__TUGAS__: Tuliskan kembali bagian teks tentang generasi psikolinguistik dari "berpendapat bahwa dalam" sampai "representasi fisik." tanpa mengubah satu kata pun.

2. Tiga Generasi Ilmu Nafs Al-Lughawi (Psikolinguistik)


Ada tiga generasi perkembangan psikolinguistik, yaitu sebagai berikut:
a. Psikolinguistik generasi pertama
Psikolinguistik generasi pertama ini ditandai oleh penulisan artikel
“Psycholinguistics: A Survey of Theory and Research Problems” yang disunting
oleh C. Osgoods dan Sebeok. Maka kedua tokoh ini dinobatkan sebagai tokoh
psikolinguistik generasi pertama. Titik pandang Osgoods dan Sebeok dipengaruhi
aliran behaviorisme. Tokoh lain psikolinguistik generasi pertama ini adalah
Bloomfoeld dan Skinner. Menurut Parera (1996) dalam Abdul Chaer generasi
pertama memiliki tiga kelemahan, yaitu:
1) Adanya sifat reaktif dari psikolinguistik tentang bahasa yang
memandang bahwa bahasa bukanlah satu tindakan atau perbuatan
manusiawi melainkan dipandang sebagai satu stimulus-respons.
2) Psikolinguistik bersifat atomistik. Sifat ini nampak jelas ketika
Osgoods mengungkapkan teori pemerolehan bahasa bahwa jumlah
pemerolehan bahasa adalah kemampuan untuk membedakan kata atau
bentuk yang berbeda, dan kemampuan untuk melakukan generalisasi.
3) Bersifat individualis. Teorinya menekankan pada perilaku berbahasa
individu-individu yang terisolasi dari masyarakat dan komunikasi
nyata.

b. Psikolinguistik generasi kedua


Teori-teori generasi pertama ditolak oleh beberapa tokoh seperi Noam
Chomsky dan George Miller. Menurut Mehler dan Noizet, psikologi generasi
11

kedua telah mengatasi ciri-ciri atomistik psikolinguistik. Psikologi generasi ini


berpendapat bahwa dalam proses berbahasa bukanlah butir-butir bahasa yang
diperoleh, melainkan kaidah dan sistem kaidahnya. Di sini, orientasi psikologis
digantikan oleh orientasi linguistik. Penggabungan antara Miller dan Chomsky
merupakan penggabungan model-model linguistik tatabahasa Chomsky yang
relatif berbeda dengan proses-proses psikologi. Malah Mehler dan Noizet
mengatakan bahwa psikolinguistik generasi kedua anti-psikologi. Tokoh fase ini
lebih mengarah pada manifestasi ujaran sebagai bentuk linguistik. G.S.Miller dan
Noam Chomsky menyatakan beberapa hal tentang psikolinguistik generasi kedua
ini dalam artikel “Some Preliminaries to Psycholinguistics”, yakni sebagai
berikut:
1) Dalam komunikasi verbal, tidak semua ciri-ciri fisiknya jelas dan
terang, dan tidak semua ciri-ciri yang terang dalam ujaran mempunyai
representasi fisik.

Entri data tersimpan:
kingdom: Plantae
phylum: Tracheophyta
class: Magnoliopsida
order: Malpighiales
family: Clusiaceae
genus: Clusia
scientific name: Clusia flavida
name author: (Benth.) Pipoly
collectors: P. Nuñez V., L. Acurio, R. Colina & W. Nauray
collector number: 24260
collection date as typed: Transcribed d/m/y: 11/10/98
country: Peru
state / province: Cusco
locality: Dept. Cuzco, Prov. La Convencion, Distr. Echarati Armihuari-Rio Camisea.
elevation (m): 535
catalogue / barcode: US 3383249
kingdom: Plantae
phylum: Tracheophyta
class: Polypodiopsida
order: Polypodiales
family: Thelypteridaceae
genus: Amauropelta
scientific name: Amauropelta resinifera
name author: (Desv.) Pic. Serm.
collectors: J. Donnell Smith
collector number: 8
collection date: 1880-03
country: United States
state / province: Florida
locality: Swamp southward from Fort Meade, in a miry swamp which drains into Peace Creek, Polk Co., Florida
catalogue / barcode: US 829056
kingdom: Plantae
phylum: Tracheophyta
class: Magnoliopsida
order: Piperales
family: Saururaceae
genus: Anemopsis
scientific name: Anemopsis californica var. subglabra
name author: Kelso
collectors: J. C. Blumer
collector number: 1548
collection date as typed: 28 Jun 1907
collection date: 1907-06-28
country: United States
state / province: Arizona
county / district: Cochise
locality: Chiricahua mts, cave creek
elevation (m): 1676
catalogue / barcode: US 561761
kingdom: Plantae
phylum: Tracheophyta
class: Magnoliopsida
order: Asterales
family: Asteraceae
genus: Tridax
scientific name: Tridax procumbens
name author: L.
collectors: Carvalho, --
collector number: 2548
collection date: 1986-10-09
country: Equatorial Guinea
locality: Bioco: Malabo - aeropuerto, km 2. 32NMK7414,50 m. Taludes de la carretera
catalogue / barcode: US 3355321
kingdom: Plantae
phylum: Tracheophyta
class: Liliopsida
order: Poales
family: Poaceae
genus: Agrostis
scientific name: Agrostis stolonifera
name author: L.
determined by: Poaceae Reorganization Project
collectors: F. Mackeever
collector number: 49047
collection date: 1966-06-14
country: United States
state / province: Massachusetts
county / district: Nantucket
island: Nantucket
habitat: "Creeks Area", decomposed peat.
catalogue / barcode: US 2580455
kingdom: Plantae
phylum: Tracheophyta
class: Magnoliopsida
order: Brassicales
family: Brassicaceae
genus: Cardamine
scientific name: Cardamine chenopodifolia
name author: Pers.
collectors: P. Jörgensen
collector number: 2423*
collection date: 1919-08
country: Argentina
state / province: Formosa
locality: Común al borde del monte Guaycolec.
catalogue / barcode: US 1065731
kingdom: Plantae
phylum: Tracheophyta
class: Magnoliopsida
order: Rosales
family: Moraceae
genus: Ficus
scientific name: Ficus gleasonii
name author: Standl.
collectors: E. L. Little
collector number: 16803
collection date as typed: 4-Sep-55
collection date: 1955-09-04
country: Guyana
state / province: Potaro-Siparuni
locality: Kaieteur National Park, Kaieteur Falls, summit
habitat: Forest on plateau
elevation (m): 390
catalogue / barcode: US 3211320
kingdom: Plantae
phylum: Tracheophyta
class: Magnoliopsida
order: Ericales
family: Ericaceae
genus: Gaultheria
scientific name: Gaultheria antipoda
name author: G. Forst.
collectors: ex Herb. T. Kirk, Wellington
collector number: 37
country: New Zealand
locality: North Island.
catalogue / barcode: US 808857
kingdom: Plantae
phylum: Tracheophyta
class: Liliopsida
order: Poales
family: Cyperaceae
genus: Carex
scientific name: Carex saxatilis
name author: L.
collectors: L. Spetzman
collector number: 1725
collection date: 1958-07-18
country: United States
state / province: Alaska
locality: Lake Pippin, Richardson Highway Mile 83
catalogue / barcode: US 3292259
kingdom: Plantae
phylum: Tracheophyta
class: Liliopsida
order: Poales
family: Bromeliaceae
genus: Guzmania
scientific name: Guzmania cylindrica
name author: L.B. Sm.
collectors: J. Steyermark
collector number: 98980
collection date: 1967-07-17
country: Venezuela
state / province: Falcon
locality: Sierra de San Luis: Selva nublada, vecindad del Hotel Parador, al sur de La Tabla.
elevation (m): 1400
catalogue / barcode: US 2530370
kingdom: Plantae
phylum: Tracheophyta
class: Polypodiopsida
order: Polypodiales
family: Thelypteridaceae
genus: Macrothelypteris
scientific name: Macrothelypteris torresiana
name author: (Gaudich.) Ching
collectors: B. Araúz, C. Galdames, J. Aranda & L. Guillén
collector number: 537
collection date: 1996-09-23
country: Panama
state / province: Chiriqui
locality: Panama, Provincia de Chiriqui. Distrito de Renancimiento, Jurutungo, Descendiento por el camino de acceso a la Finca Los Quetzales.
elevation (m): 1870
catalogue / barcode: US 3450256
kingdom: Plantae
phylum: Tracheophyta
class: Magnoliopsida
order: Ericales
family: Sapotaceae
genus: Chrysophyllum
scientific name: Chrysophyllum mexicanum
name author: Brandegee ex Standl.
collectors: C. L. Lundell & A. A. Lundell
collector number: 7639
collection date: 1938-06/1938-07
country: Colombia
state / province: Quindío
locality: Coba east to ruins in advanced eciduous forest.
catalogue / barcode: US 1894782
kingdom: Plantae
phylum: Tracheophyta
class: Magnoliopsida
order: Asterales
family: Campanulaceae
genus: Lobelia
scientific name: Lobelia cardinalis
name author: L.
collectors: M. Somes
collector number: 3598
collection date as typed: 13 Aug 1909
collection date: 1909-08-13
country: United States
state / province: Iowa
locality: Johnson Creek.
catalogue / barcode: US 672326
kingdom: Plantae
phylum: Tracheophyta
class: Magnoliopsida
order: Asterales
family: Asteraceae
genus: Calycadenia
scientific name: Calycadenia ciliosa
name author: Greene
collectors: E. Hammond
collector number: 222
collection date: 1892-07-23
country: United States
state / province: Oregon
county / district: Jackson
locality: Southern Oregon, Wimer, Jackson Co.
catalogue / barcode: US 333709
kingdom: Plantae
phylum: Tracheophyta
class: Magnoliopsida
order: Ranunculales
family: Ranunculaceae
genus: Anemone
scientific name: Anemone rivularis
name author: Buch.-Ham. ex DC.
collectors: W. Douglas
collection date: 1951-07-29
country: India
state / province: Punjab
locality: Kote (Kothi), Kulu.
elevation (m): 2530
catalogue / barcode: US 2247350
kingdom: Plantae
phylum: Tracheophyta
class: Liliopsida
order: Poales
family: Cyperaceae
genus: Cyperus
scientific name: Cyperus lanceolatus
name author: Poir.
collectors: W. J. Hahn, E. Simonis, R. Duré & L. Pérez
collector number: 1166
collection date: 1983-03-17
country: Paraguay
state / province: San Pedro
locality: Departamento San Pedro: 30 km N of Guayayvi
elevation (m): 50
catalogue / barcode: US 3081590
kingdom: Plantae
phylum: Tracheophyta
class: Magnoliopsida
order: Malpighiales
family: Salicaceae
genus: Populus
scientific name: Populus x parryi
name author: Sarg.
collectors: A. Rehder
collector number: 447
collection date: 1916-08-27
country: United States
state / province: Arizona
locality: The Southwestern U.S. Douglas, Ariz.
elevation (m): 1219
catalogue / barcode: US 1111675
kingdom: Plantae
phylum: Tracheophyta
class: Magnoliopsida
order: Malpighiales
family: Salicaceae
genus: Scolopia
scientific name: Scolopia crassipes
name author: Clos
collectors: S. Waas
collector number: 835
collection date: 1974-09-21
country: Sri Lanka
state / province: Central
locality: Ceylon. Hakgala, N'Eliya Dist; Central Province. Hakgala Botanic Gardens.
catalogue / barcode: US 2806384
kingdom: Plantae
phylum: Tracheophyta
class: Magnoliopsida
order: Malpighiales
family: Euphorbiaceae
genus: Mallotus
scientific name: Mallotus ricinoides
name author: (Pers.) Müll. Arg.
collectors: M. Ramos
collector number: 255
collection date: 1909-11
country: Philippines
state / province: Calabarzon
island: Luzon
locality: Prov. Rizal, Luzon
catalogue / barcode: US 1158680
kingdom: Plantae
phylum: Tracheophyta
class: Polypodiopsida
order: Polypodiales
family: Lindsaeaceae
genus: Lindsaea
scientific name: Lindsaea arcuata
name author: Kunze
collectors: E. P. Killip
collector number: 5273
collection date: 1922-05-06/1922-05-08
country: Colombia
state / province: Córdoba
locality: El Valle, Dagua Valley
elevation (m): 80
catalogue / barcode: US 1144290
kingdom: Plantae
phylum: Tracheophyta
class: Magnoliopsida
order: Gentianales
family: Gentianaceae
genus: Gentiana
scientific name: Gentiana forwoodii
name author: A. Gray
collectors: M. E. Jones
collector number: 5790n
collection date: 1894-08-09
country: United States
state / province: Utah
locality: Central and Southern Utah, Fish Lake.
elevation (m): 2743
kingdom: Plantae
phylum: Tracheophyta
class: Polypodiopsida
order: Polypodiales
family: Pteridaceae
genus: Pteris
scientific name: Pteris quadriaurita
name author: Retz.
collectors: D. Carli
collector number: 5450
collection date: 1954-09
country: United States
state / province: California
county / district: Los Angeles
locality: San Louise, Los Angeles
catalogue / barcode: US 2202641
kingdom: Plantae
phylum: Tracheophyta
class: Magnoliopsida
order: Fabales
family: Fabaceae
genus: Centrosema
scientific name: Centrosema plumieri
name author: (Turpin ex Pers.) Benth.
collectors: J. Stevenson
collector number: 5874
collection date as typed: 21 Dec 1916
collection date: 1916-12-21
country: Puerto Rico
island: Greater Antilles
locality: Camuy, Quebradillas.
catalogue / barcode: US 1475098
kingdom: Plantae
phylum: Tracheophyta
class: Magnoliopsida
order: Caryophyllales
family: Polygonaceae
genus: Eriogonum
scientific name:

__JAWABAN__:
berpendapat bahwa dalam proses berbahasa bukanlah butir-butir bahasa yang
diperoleh, melainkan kaidah dan sistem kaidahnya. Di sini, orientasi psikologis
digantikan oleh orientasi linguistik. Penggabungan antara Miller dan Chomsky
merupakan penggabungan model-model linguistik tatabahasa Chomsky yang
relatif berbeda dengan proses-proses psikologi. Malah Mehler dan Noizet
mengatakan bahwa psikolinguistik generasi kedua anti-psikologi. Tokoh fase ini
lebih mengarah pada manifestasi ujaran sebagai bentuk linguistik. G.S.Miller dan
Noam Chomsky menyatakan beberapa hal tentang psikolinguistik generasi kedua
ini dalam artikel “Some Preliminaries to Psycholinguistics”, yakni sebagai
berikut:
1) Dalam komunikasi verbal, tidak semua ciri-ciri fisiknya jelas dan
terang, dan tidak semua ciri-ciri yang terang dalam ujaran mempunyai
representasi fisik.